Mountain Party's "Your Kind" blends their DIY mystique with a fine dusting of chamber pop. The song's chilly kiss off of "don't you tell me now" is completmented by a melodic calliope and a brooding violin. Lead singer Justin Green joined me for a brief chat about Mountain Party and the importance of a good hustle. Download a copy of "Your Kind" on Bandcamp for free!
SC: What I love about “Your Kind” is the tension between the lyrics and the instrumentation. While the lyrics are explicitly against material possessions “all you want is money / don’t you tell me now / about your diamond rings.” The message seems clouded because the music is couched within a pop song format that uses a string section. The music, in many ways, suggests the high materialism synonymous with modern pop music. Can you comment on the relationship between the lyrics and the music in “Your Kind”?
JG: For sure. The song is definitely railing against the pursuit of money and materialism, but there is also an element of self-aware frustration with one's OWN pursuit. The instrumentation does reflect that I think, and it's really cool to me that you picked up on it. Originally, this was a relatively bare bones song. I asked a friend to write and record some violin tracks, not knowing how it'd turn out or if I'd keep them, and was just floored by what he gave me. I loved it. We talked about it later and both admitted that it changed the overall feel of the song, which was something he was afraid of doing but something I pretty heavily leaned into. I do feel like the song has a luxurious feel to it with the violin tracks. I guess that is why I tried to give the song away as a free download for the most part, knowing it would be weird to sing "all you want is money" and then charge a dollar for it. I guess it is up on iTunes still, but when we premiered it, it was just a Soundcloud and Bandcamp download.

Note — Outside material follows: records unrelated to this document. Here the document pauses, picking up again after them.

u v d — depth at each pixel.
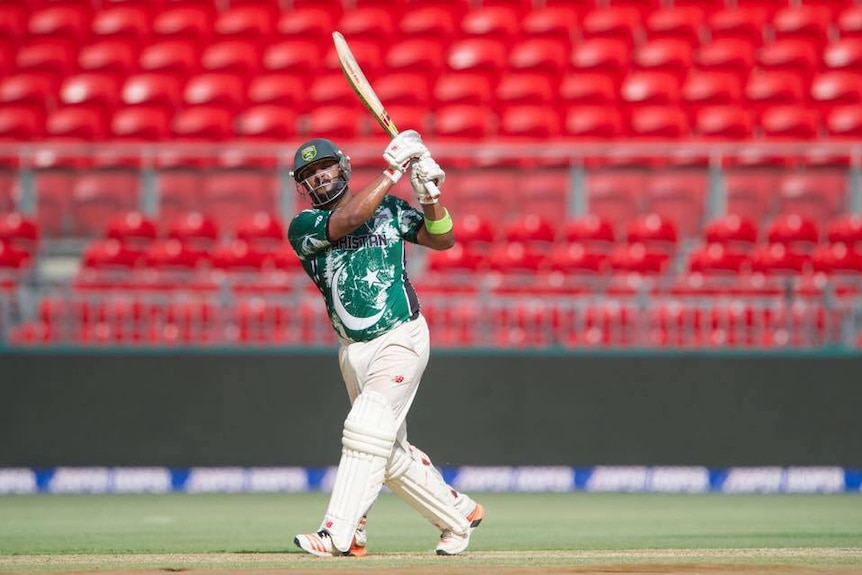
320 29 66.62
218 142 60.19
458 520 22.53
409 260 51.94
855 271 48.38
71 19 67.44
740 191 55.09
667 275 50.47
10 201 56.03
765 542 26.81
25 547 26.33
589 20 65.56
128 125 60.97
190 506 39.88
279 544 27.11
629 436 45.03
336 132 59.34
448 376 45.19
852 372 44.72
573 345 45.44
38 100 62.88
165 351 45.53
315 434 45.44
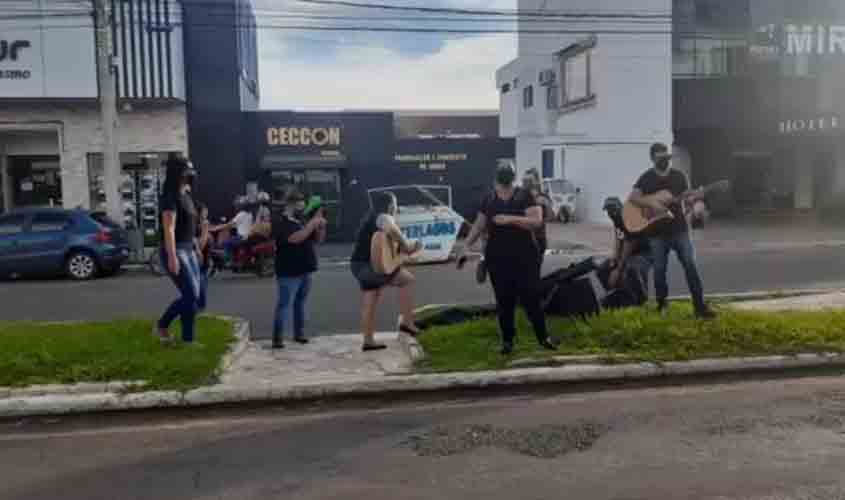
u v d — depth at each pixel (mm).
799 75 29578
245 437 5543
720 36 29297
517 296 7293
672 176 8219
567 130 33312
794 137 30031
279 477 4727
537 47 37438
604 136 29000
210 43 22297
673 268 14516
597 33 29172
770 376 6934
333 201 23688
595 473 4664
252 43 29984
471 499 4309
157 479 4738
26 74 20047
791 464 4762
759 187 32844
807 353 7215
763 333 7613
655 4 28109
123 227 17969
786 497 4250
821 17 29641
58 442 5520
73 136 21203
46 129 21297
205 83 22344
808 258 16172
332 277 14703
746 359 7055
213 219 22562
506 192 7145
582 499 4273
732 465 4758
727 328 7703
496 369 6840
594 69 29953
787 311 8766
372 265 7734
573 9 31609
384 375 6781
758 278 13156
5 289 14555
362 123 23766
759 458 4871
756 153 32688
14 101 20344
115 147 17750
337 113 23594
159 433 5684
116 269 16922
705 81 28750
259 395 6406
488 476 4656
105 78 17594
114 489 4586
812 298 10125
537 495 4344
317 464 4941
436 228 16672
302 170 23344
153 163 21750
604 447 5129
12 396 6297
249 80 28156
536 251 7230
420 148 24172
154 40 20891
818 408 5922
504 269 7137
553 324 8102
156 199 21688
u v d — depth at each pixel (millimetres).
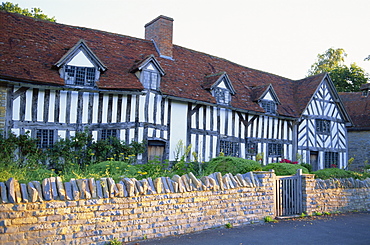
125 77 13523
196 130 15023
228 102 16547
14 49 12172
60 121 11953
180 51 18172
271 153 18469
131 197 5941
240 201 7695
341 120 22953
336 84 36906
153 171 8531
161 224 6297
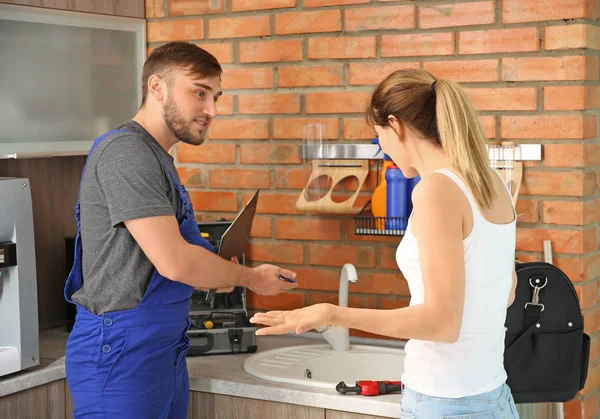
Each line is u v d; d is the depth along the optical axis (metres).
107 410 2.17
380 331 1.63
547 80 2.57
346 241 2.93
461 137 1.71
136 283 2.15
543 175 2.60
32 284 2.46
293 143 2.99
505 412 1.78
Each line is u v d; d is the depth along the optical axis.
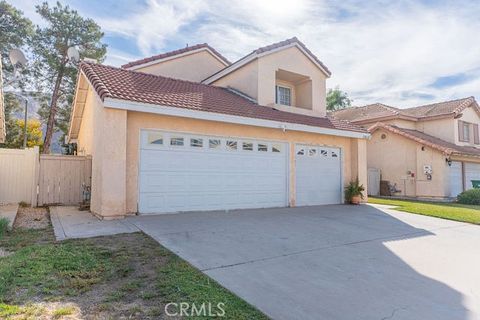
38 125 31.94
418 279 4.55
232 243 6.07
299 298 3.78
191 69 17.58
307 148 12.55
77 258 4.74
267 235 6.86
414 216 10.35
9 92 25.66
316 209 11.33
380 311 3.50
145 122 8.88
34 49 24.16
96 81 8.78
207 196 9.89
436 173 18.05
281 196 11.66
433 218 10.08
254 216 9.18
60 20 24.39
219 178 10.16
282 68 13.87
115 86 8.92
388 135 20.56
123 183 8.23
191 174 9.62
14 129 30.44
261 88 13.14
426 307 3.64
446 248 6.36
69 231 6.65
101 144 8.31
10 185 10.79
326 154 13.16
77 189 11.45
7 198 10.71
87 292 3.65
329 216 9.78
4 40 22.42
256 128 11.09
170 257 4.99
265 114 11.25
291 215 9.69
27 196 10.94
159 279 4.09
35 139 31.50
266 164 11.33
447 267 5.13
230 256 5.26
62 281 3.91
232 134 10.50
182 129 9.48
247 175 10.81
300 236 6.92
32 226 7.35
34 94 26.22
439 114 21.66
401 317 3.38
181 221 7.93
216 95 12.01
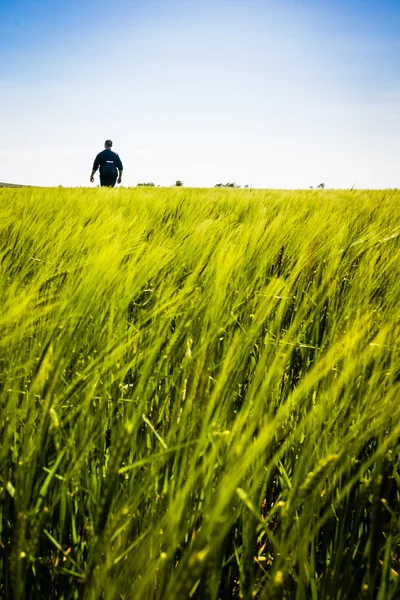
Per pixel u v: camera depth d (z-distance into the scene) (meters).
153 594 0.66
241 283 1.68
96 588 0.63
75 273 1.40
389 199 5.97
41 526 0.67
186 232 2.51
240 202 5.46
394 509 1.00
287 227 2.63
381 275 1.81
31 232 2.70
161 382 1.21
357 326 1.14
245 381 1.28
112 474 0.61
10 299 1.12
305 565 0.76
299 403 1.07
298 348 1.51
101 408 0.92
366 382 1.00
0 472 0.85
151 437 1.04
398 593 0.78
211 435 0.79
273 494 1.13
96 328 1.20
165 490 0.80
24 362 1.04
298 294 1.77
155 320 1.15
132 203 5.10
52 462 0.94
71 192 7.46
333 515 0.94
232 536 0.93
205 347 0.88
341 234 2.50
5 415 0.87
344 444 0.80
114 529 0.65
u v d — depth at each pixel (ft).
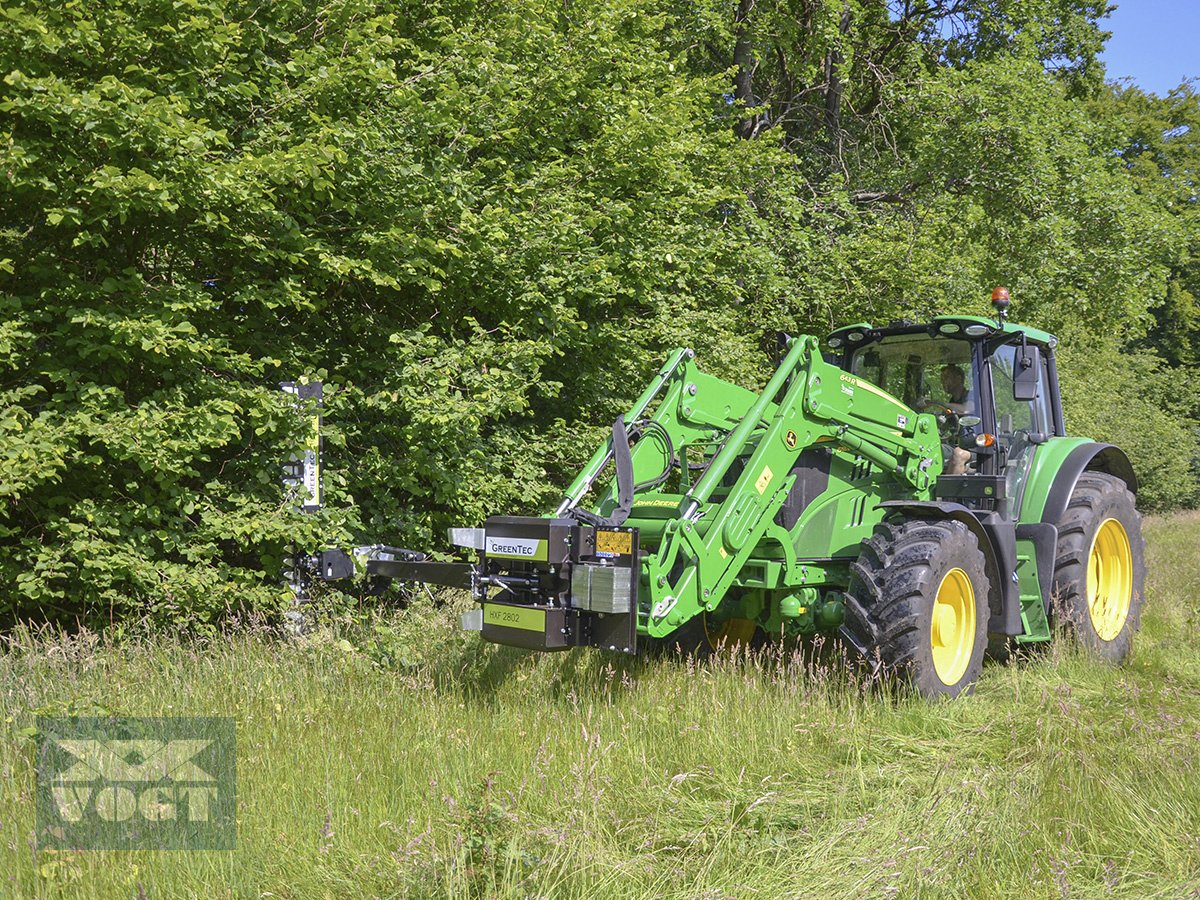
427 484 25.21
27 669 16.34
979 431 20.67
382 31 24.32
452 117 24.07
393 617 20.95
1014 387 20.40
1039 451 21.88
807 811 12.04
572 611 14.78
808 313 39.70
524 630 14.76
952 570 17.13
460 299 26.09
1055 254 44.60
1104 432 74.02
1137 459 78.38
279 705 14.65
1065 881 9.86
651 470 17.69
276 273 22.40
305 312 23.89
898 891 9.88
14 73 16.49
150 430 18.06
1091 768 12.75
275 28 21.33
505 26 27.40
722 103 44.78
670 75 34.42
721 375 31.12
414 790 12.03
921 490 20.08
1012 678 18.08
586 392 29.14
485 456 25.05
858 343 22.25
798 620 18.85
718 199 33.04
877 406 19.07
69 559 19.16
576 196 27.89
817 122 52.75
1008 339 20.62
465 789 12.15
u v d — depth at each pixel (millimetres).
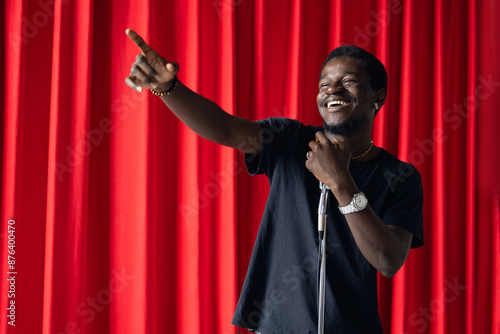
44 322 1792
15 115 1822
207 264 1879
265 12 1935
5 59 1853
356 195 776
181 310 1879
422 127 2045
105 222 1906
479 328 2027
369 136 958
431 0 2066
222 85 1913
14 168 1815
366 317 851
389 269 815
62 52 1845
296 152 903
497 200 2025
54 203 1807
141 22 1883
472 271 1990
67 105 1851
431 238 1985
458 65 2072
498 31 2049
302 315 830
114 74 1895
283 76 1959
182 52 1926
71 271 1812
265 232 888
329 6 2008
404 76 1977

SC: What was your writing process like for this song?
JG: Most of the stuff I write begins with just some rhythm acoustic guitar, this song included. When I like a progression, I typically stumble on a melody with some nonsense lyrics or search for a melody with a few specific lyrics in mind. With this song, I had a few lines written down, some weren't really even related to each other, and went from there. The line "the way the birds circle death" was plucked and interpolated from something I dictated to my phone while driving past a landfill in Florida last year. It just happened to work really well with the rest of the lyrics, and so I cannibalized whatever else it was meant for, I don't even remember at this point. For the instruments, I recorded it all except drums and violins, and asked my friends Gus and Robert to do those, respectively.
SC: How often do you write? Do you keep a songwriting schedule or do you wait to be inspired?
JG: I probably write at least a few verses or half-formed songs every month, but not on a schedule. Normally I have a pretty large backlog of unrecorded songs that I'm sitting on or saving for later. I've forced myself into being very busy all the time with my home life, running a small record label, working my day job, writing fiction on the side, and playing rhythm guitar in the band Pony League, so I have to steal time these days to really focus on Mountain Party.
SC: How does your community of songwriters influence your writing?
I try to let them influence me as often as possible, and that is easier now that I'm playing in a band where I'm surrounded by talented musicians. But I also end up writing stuff that is a bit different than what I normally play with other people. I think that might be why I have a hard time sticking to one style.